• _Work order_
Starting with the line that has "Figure 1. Flowchart" in the records below and stopping after the line that has "Table A8. Adoption", output every line exactly and nothing else; skip pictures.

• _Entries supplied_
□ □ □ □

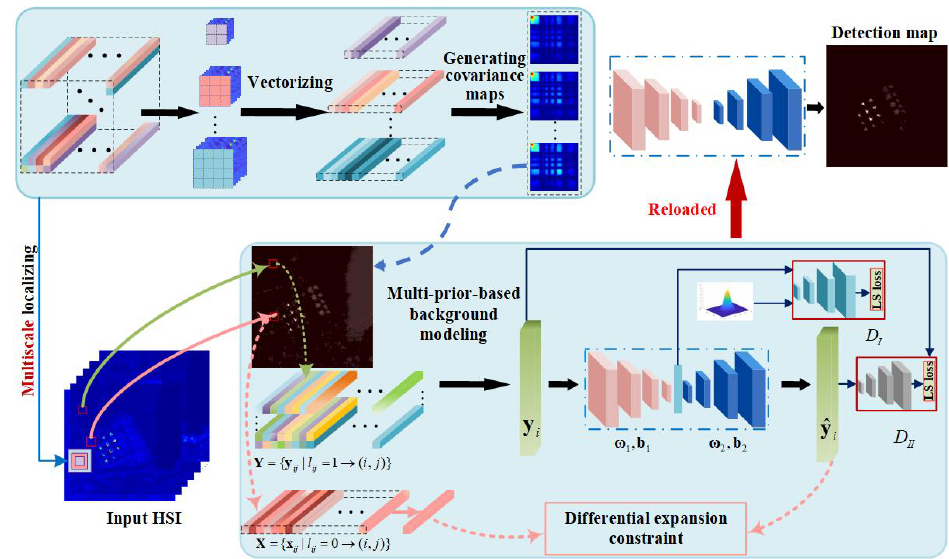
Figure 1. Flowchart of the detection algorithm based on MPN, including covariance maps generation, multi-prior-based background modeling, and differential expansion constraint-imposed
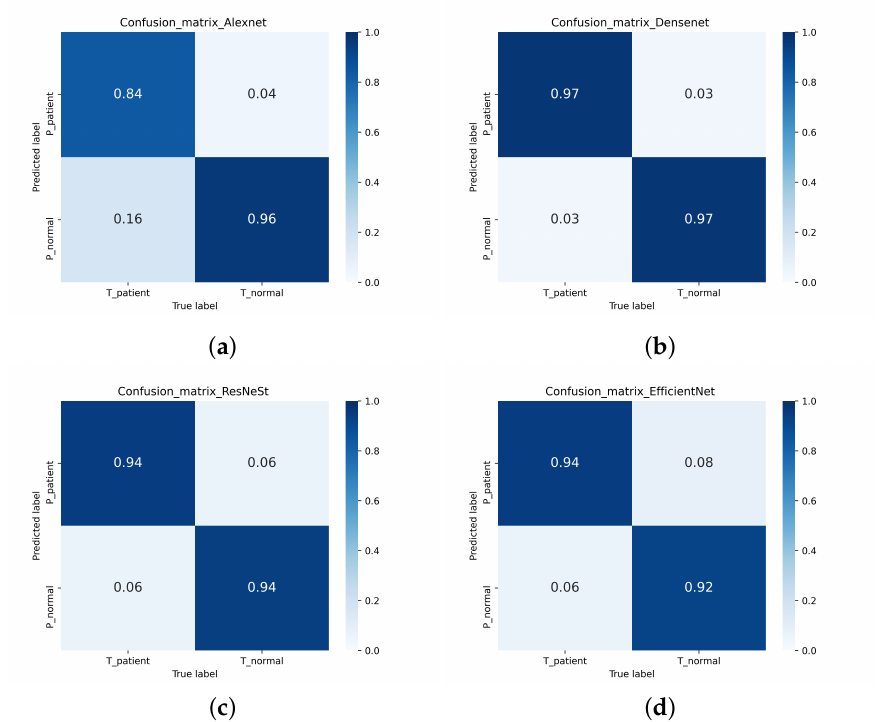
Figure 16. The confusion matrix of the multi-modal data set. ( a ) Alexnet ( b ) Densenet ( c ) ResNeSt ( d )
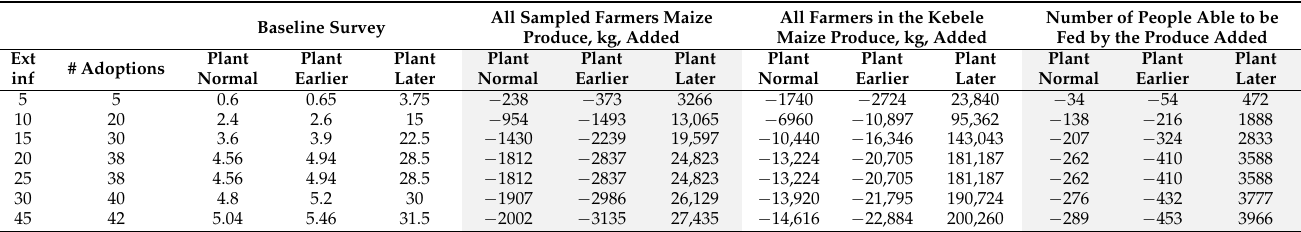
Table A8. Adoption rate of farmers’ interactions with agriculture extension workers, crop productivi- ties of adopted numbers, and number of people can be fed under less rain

□ □ □ □

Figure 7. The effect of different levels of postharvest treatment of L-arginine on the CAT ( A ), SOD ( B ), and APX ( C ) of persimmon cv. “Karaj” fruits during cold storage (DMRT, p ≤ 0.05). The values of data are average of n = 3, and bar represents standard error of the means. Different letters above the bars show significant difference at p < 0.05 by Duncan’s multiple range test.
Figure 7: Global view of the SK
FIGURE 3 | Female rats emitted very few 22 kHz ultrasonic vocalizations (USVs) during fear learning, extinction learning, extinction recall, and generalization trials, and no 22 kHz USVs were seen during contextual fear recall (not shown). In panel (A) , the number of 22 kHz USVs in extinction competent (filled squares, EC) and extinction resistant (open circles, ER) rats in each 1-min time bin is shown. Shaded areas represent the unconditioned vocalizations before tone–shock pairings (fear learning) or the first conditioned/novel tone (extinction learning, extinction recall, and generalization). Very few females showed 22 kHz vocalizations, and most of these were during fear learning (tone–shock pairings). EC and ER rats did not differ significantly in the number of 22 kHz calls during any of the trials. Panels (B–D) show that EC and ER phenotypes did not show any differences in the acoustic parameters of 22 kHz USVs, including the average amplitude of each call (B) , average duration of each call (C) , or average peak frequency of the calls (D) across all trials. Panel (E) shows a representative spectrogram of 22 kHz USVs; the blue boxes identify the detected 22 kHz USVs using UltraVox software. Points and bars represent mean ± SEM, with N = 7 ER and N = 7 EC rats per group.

□ □ □ □

• _Result for this exercise_
Figure 1. Flowchart of the detection algorithm based on MPN, including covariance maps generation, multi-prior-based background modeling, and differential expansion constraint-imposed
Figure 16. The confusion matrix of the multi-modal data set. ( a ) Alexnet ( b ) Densenet ( c ) ResNeSt ( d )
Table A8. Adoption rate of farmers’ interactions with agriculture extension workers, crop productivi- ties of adopted numbers, and number of people can be fed under less rain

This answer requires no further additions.